Den Durchbruch haben sie bereits mit ihrem Debüt-Album vor 36 Jahren geschafft und beinahe hyperaktiv machten sie weiter: Bis 1975 erschienen insgesamt acht Alben, bis 1980 13 Live-Mitschnitte nicht mitgerechnet.
Uriah Heep gibts also immer noch allerdings längst nicht mehr in Original-Besetzung. Bereits der Rauswurf des populären Frontmanns David Lord Byrons im Jahr 1977 hatte das Image der Band geändert und war doch eine Notwendigkeit: Denn Byrons Alkoholexzesse waren unerträglich geworden. Im Jahr 1985 war er schließlich an einem Herzinfarkt gestorben.

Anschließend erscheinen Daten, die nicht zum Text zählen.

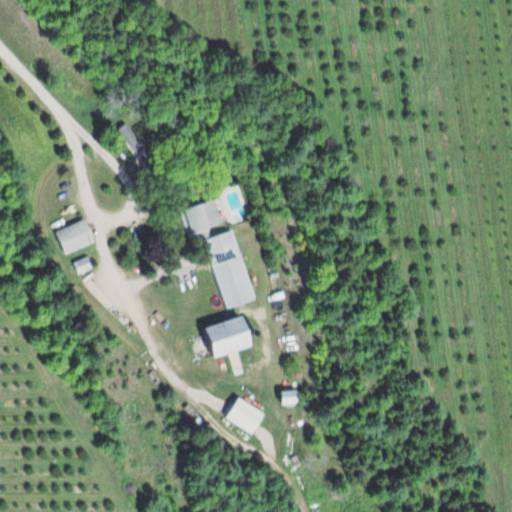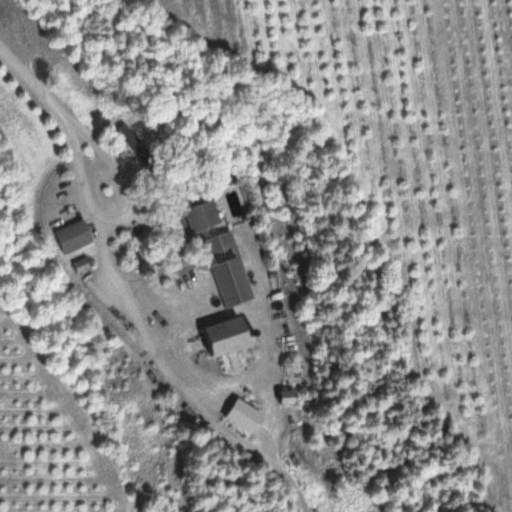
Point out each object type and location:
road: (6, 63)
road: (67, 120)
building: (123, 136)
building: (66, 238)
building: (215, 255)
building: (76, 267)
building: (214, 338)
building: (281, 398)
building: (237, 417)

Sein Nachfolger in der Band war der extravagant gestylte John Lawton, der durch seine gewaltige Stimme und seine Qualitäten als Songwriter Musikgeschichte schrieb: Der Hit Free me ging jedenfalls auf seine Kappe; längst allerdings ist auch er nicht mehr in der Band.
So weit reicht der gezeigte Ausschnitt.